== DATA LISTING

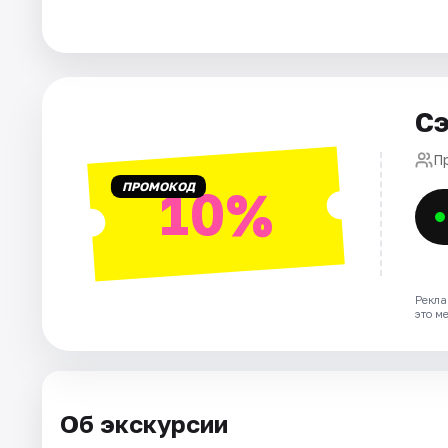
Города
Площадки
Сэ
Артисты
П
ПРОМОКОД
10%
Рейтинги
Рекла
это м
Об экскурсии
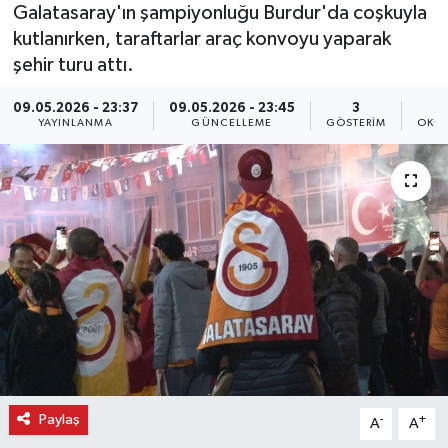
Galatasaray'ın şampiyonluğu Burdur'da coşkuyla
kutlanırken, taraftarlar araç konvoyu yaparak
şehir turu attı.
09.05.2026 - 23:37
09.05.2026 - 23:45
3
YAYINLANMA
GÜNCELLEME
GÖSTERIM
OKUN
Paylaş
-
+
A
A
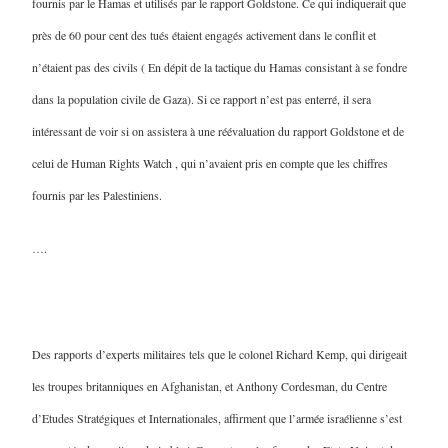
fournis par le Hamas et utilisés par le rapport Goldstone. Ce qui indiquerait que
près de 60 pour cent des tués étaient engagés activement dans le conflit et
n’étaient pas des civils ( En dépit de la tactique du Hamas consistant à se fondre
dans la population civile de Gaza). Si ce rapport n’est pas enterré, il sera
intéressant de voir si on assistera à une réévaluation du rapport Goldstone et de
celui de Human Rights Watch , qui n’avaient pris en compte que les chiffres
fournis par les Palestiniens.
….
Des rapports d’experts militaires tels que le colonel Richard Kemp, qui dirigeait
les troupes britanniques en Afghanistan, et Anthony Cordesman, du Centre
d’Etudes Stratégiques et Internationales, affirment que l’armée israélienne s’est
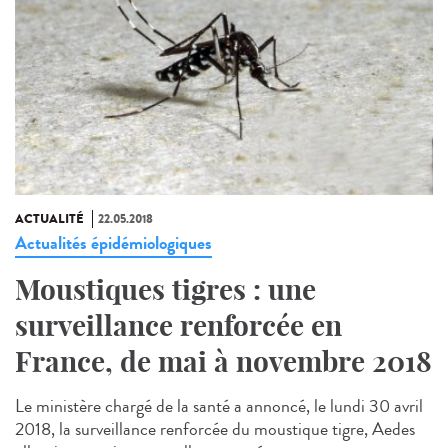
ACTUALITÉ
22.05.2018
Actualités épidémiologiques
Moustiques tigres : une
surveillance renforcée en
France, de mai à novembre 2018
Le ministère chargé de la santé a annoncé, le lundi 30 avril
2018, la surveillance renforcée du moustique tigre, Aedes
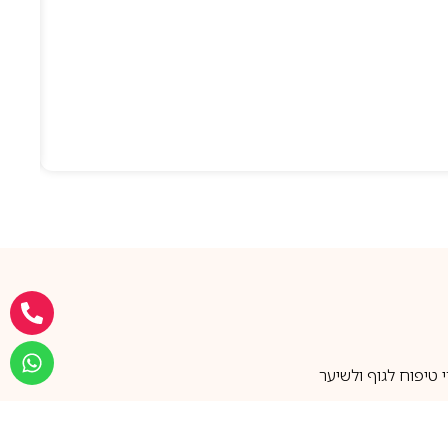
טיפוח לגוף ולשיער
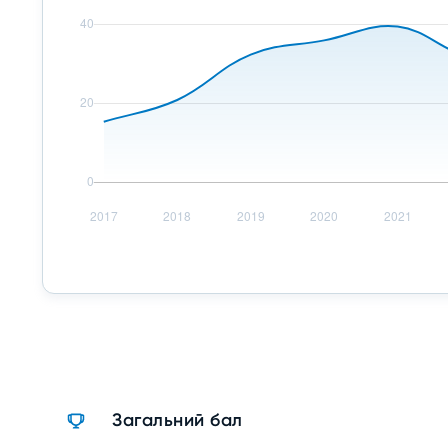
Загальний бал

====

Show every line in the rows above that contains the string "renforcée", copying each such line in full.

PROBLEM SOLUTION:
surveillance renforcée en
2018, la surveillance renforcée du moustique tigre, Aedes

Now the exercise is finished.